▶ WORK INSTRUCTIONS
A - In the passage about Prim, in what year did Prim leave the family, and how old was she then?
B - Pick up the passage about Prim after its final sentence and continue it.

▶ TEXT BLOCK
◇ ◇ ◇ ◇
Leonora Carrington at her home in Mexico City, 2000. Photograph: Daniel Aguilar/Reuters

In most families the ghosts are dead but in my family, somewhere out there, our ghost was still alive. Her name was Prim, and she had left us on an autumn day in 1937, when she was only 20. Prim was the empty chair at Sunday lunch. She was the unseen aunt at the christenings of her nephews and niece. She was the cousin who hadn’t turned up, yet again, at the latest family funeral. And, just occasionally, she was the misty-eyed, faraway look on the face of Great-Aunt Maurie, who was her mother. Throughout my childhood, I never heard a good word said about Prim. As far as our relatives were concerned, she was deficient, disloyal and dangerous. She was an impossible creature, a wild child, an unfathomable puzzle of a girl; a young woman who refused to be tamed and who eventually, when she had wreaked more havoc than any family could reasonably be expected to bear, simply flounced off into the sunset. These were the snatches, picked up from Maurie and from my grandmother Miriam (who was Prim’s aunt), and from Prim’s brother Gerard (who was my father’s best friend as well as his cousin, and a regular visitor to our house when I was growing up). Prim, the family narrative went, had simply refused to fit in: she had been expelled from various schools, had failed to net a husband during her season as a debutante, and then she had been caught up in some scandal so shocking that my great-aunt and my grandmother still seemed to be reeling from it decades later. If you asked anyone in the family, the story was that everyone else had behaved entirely reasonably throughout. “It certainly wasn’t us,” one of my cousins told me, years later. “It was Prim; she was the reason everything went wrong.”
◇ ◇ ◇ ◇
▶ MATERIAL PROVIDED
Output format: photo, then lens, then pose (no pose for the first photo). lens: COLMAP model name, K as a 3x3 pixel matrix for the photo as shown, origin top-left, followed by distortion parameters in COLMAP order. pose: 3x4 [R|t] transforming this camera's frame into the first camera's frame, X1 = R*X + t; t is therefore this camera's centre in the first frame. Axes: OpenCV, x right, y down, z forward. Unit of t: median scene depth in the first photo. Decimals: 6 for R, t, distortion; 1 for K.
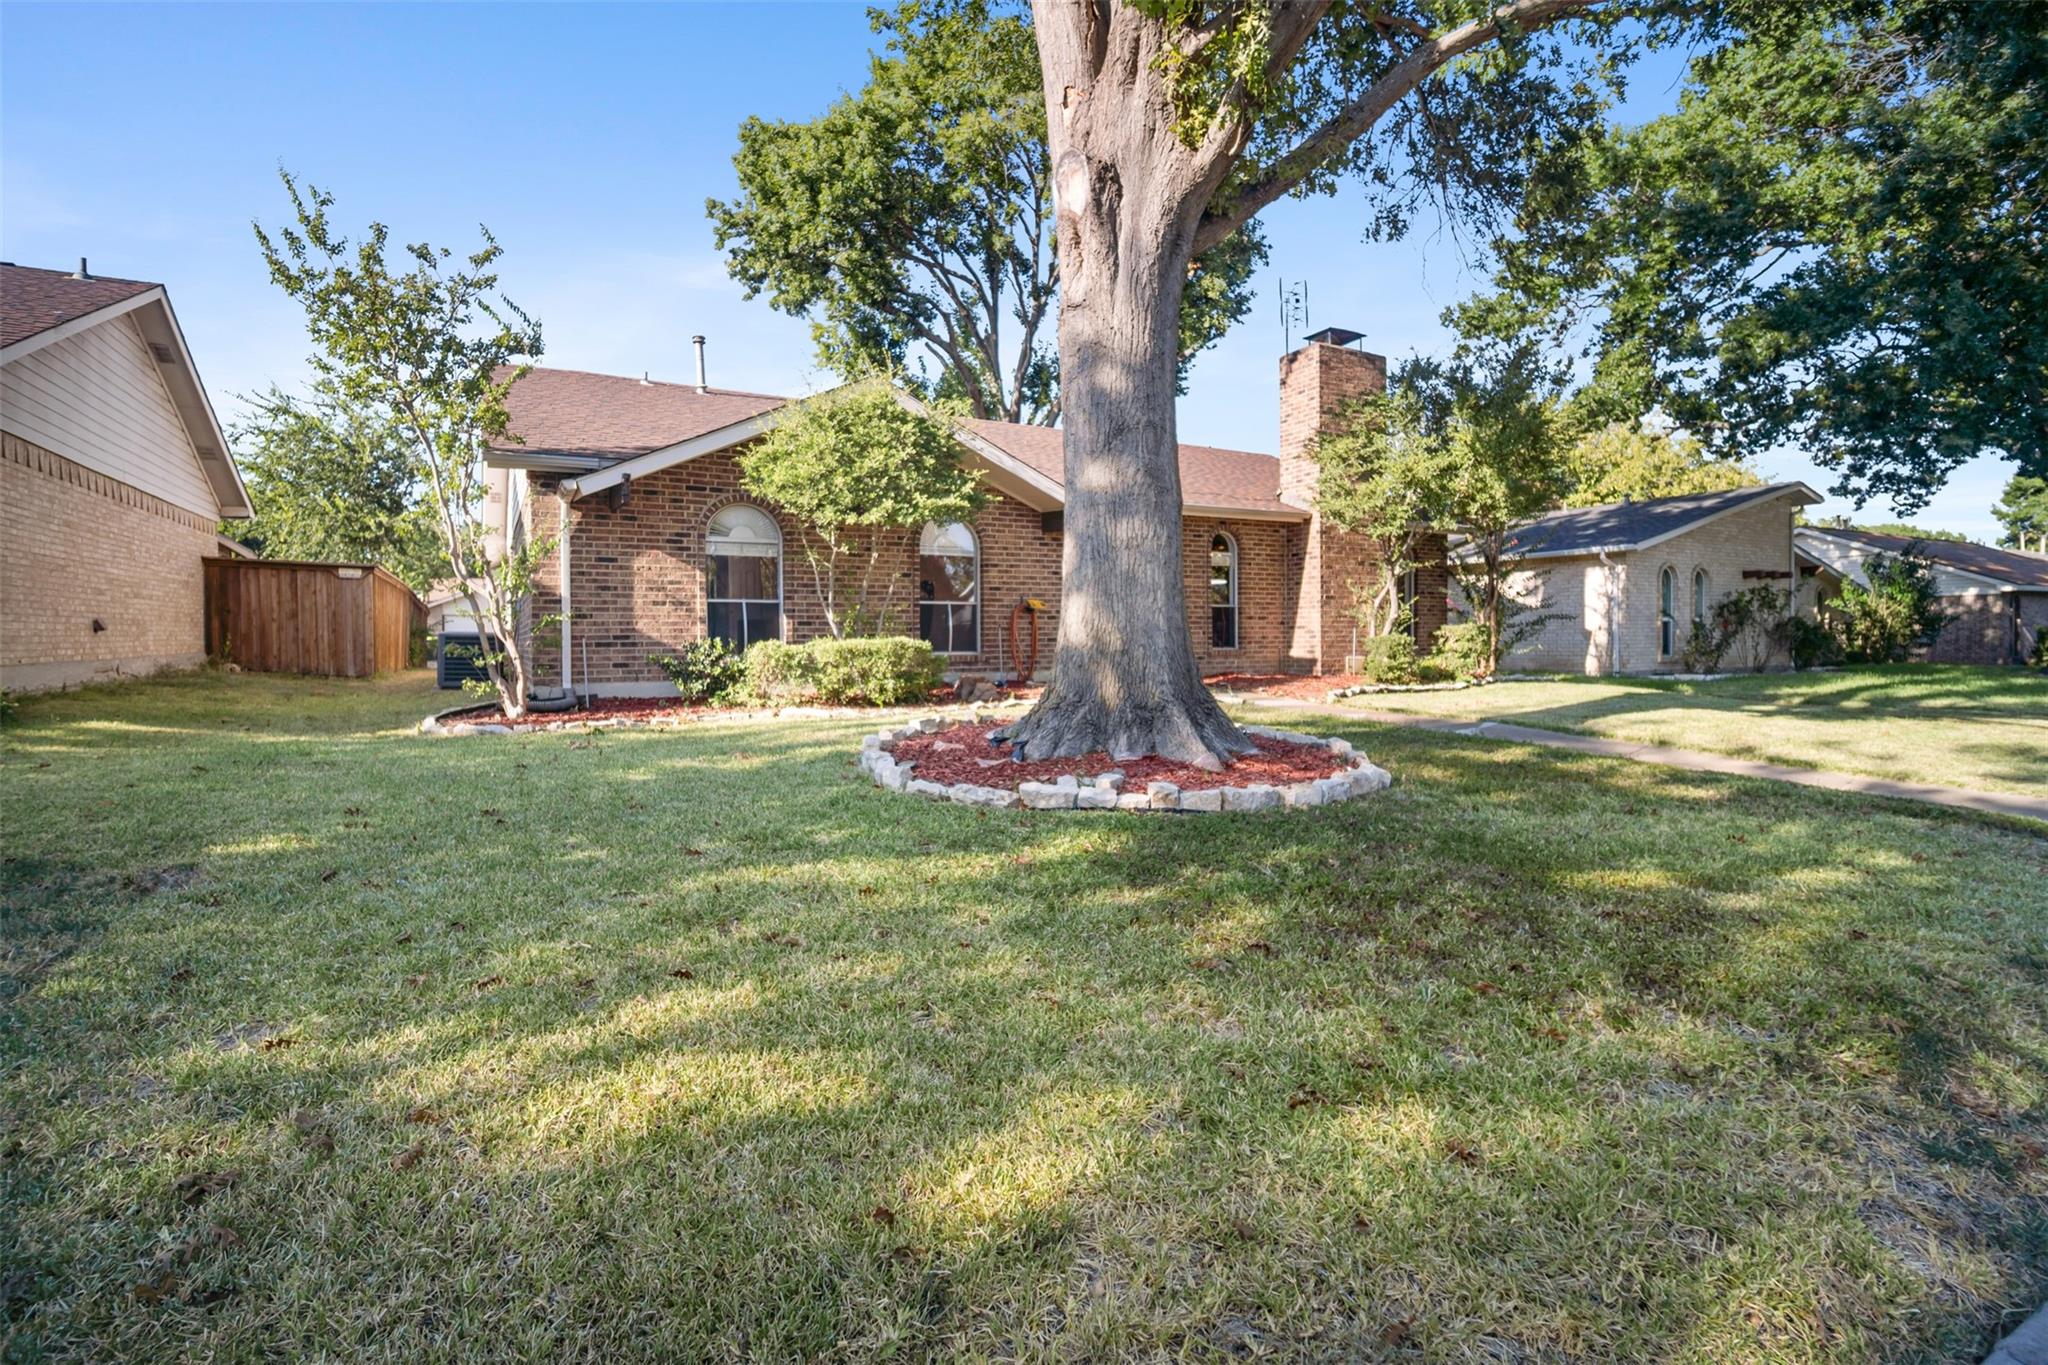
◇ ◇ ◇ ◇
▶ ANSWERS TO THE TASKS
A - 1937, when she was 20.

B -
Video: Leonora Carrington: Britain’s lost surrealist

There are two sides to every story; but when you run away from your family only one story remains. And that story, retold by the people you have hurt and horrified, becomes embellished and embroidered. You leave behind memories of your shortcomings and your mistakes, and you take the good times and the character strengths with you in your suitcase. Or that, at least, was what seemed to have happened with Prim. Saddest of all, as I was to discover, your story stops on the day you leave. What happens to you next – however brilliantly you do, whatever you make of yourself – happens in a parallel universe that your family are not connected with, not interested in, and not even aware of.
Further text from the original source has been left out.